While the pharmaceutical industry often uses a mixture of patent – trade secret – and federally granted market exclusivity to recoup its investment, the supplement industry relies primarily on patents and trade secrets to protect its investments and to differentiate itself. In an increasingly competitive market, dietary supplement companies must (i) increase their investment in the pursuit and growth of portfolios surrounding important products and uses, and (ii) focus on obtaining IP that provides stronger protection against competitors and better opportunities to out-license.  This not only means consulting with legal experts in the area, such as patent attorneys, to understand the patentability of new products, but also to use those attorneys to perform Freedom to Operate analysis and to Design-Around weak patents. Even trademarks should be embraced to permit differentiation and provide a source indication of quality in the industry. 

Attention to these details, especially as pharmaceutical companies–who already appreciate the value of IP–enter the dietary supplement space can only further benefit the industry.

Foster partnerships for increased R&D

To succeed in R&D, there needs to be stronger integration of the various functions within the organization. The key is building and empowering strong research teams to deliver impactful products. Great products will reveal themselves both clinically and commercially if the organization gets out of its own way and trusts its researchers.

One thing dietary supplement companies can learn from the pharmaceutical industry is the strength of more collaborative research efforts, with companies like Pfizer and Merck embracing this new paradigm of partnerships. By focusing on fostering partnerships with individuals and companies within the spheres of government, academia, and the industry, companies can allow more flexibility for scientists to thrive and provide an ideal environment for innovation.

Create a R&D marketing strategy

New R&D ideas can lead to high commercial potential, but the idea alone is not enough. An organization has to consider the needs of the end users, since we live in an age where customers determine overall market trends. In a culture of high tech information transfer, consumers are well-informed on the Federal Trade Commission (FTC) penalizations for false and deceptive advertising.
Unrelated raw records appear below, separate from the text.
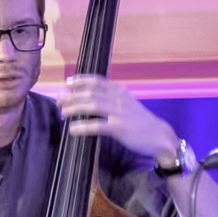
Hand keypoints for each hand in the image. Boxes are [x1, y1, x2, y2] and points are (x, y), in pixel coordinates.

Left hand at [62, 74, 182, 166]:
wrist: (159, 136)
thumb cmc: (138, 120)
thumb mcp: (125, 104)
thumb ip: (108, 99)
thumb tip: (85, 96)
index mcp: (120, 92)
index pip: (97, 81)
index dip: (80, 80)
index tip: (67, 83)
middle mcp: (119, 99)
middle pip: (91, 93)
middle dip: (72, 96)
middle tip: (58, 101)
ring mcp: (120, 113)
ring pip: (92, 106)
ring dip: (74, 108)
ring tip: (62, 113)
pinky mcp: (120, 128)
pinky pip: (98, 126)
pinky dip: (83, 127)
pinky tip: (72, 129)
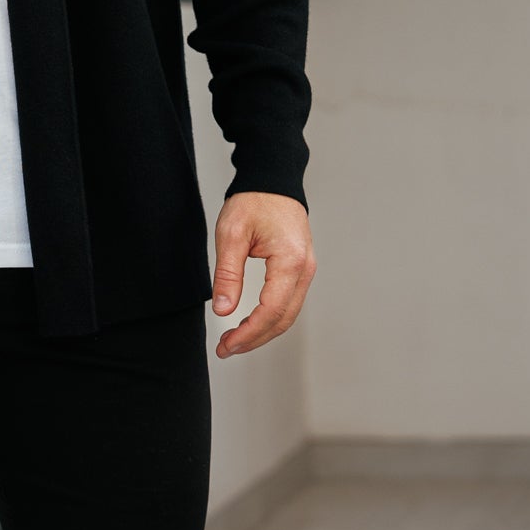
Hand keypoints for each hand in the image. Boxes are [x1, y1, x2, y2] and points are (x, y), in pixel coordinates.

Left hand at [210, 191, 314, 359]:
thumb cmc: (253, 201)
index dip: (248, 333)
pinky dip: (270, 318)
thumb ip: (227, 274)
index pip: (271, 311)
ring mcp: (306, 270)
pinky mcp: (300, 269)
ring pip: (288, 314)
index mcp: (290, 261)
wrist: (272, 181)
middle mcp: (305, 269)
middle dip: (255, 339)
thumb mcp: (231, 235)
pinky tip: (250, 322)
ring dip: (262, 331)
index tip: (227, 345)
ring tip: (235, 340)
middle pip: (283, 319)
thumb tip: (223, 309)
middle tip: (227, 349)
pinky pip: (288, 302)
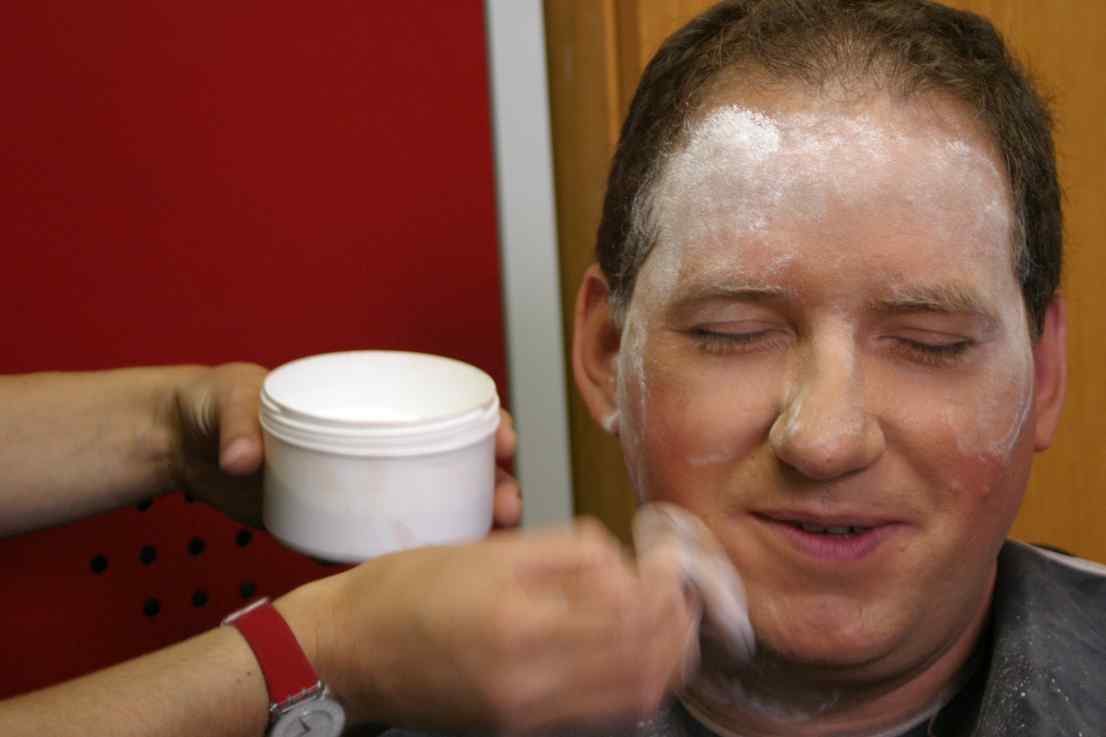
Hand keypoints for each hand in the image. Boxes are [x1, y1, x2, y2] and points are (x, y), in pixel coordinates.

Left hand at [170, 364, 523, 529]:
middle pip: (451, 460)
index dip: (482, 420)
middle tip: (507, 504)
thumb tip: (243, 458)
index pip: (440, 405)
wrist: (180, 446)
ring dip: (467, 519)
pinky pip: (386, 536)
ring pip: (430, 501)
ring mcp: (360, 485)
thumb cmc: (214, 403)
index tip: (504, 437)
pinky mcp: (336, 520)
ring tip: (490, 540)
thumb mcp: (229, 395)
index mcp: (363, 400)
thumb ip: (238, 420)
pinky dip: (415, 551)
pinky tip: (439, 571)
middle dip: (491, 480)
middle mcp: (375, 442)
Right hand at [278, 519, 698, 730]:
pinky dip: (638, 681)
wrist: (350, 652)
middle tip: (680, 586)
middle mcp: (528, 676)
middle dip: (677, 618)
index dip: (662, 581)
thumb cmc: (403, 591)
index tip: (667, 557)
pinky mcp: (523, 726)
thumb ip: (566, 553)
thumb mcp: (487, 550)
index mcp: (517, 618)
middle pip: (644, 657)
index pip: (628, 608)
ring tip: (670, 617)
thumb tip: (623, 560)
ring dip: (668, 654)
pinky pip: (605, 711)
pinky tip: (638, 651)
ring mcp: (528, 711)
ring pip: (635, 693)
Therefore, it is crucial that marketing and R&D departments work closely together from the beginning of the project by identifying claims and setting out the appropriate R&D program to substantiate them. Gaining the confidence of your customer will certainly provide you with the necessary edge that sets you apart with trust in your marketing effort. 

That said, it is impossible to become a brand without R&D. The companies that are changing the roles by being creative, innovative, and doing the unexpected determine the importance of R&D policies around branding and will be leaders of the next generation of impactful products.

Combining R&D with FDA regulation

The growth of the global nutrition industry has resulted in regulatory agencies evaluating their current policies to manage consumer demand, as well as provide safe and efficacious products. Ingredient safety is a critical component in any new discovery or new technology to extract components from a naturally sourced ingredient. Regarding the safety profile for a New Dietary Ingredient (NDI), the Food and Drug Administration (FDA) is interested in the NDI as it is combined with any other ingredients in the dietary supplement sold in commerce. A NDI in a product must have a reasonable expectation of safety. This does not mean the agency will not mine other databases at their disposal for safety signals of all dietary ingredients.

The agency is also interested in Quantitative Structure-Activity Relationship (QSAR) computational modeling of toxicity, where appropriate. While it is not something it is looking for, QSAR data can be helpful as to why a company chose the ingredients it did. QSAR can also be a useful component in the overall safety of the combination of ingredients; however, it should not be used in lieu of classic toxicology studies to evaluate safety.